Mencheres wrinkled his forehead. “No, but in light of this sudden, tragic event,
you have time—”
“Bullshit. I’m not going to get any cheerier, so let’s get this out of the way. Bones’s people will be freaking out with him dead, and the longer they’re in limbo, the stronger Patra gets. What’s the soonest this thing can be arranged?”
Mencheres looked taken aback. I ignored that and tapped my foot for punctuation.
“Well?”
“Tomorrow night. I will notify the proper leaders.”
“Tomorrow night, then.”
The question was, what in the name of God was I supposed to do with myself until then?
After several comments that I hadn’t slept, I went upstairs to one of the bedrooms just to shut everyone up. But as soon as I stretched out on the bed and felt the gaping emptiness next to me, I gave up and took a bath instead. For two hours I sat in the tub, staring at nothing.
Mencheres was in the doorway when I came out of the bathroom. “I have something for you,” he said, and held out a small square box of carved antique wood.
“What is it?”
“Bones gave this to me several months ago to hold for you, in case anything happened to him.”
“Set it on the bed.” My voice was a rasp. I was afraid to take it, because there was a trembling in my hands that hadn’t been there before. “And leave.”
He did as I asked, and I was alone in the room with the box. It took me over twenty minutes before I had the courage to open it, and then I bit back a cry.
Pressed into the lining of the box’s lid were pictures. The first was of the two of us last summer. Bones and I were on our swinging porch chair, his face in profile as he whispered something to me.

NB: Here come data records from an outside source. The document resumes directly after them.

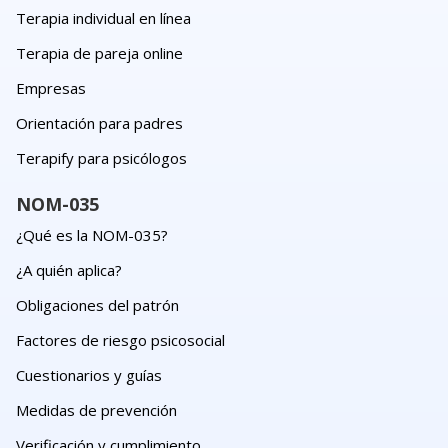
Terapia individual en línea
Terapia de pareja online
Empresas
Orientación para padres
Terapify para psicólogos
NOM-035
¿Qué es la NOM-035?
¿A quién aplica?
Obligaciones del patrón
Factores de riesgo psicosocial
Cuestionarios y guías
Medidas de prevención
Verificación y cumplimiento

Whatever it was, I was smiling.
The second photo was of me naked on a very tousled bed, clutching a pillow while lying on my side. My mouth was open, and I was sleeping with a sensual, lethargic expression on my face. One breast was visible while the other peeked out from the covers, as did the red curls between my legs. Somewhat embarrassed, of all things, I put it down and then noticed the writing on the back.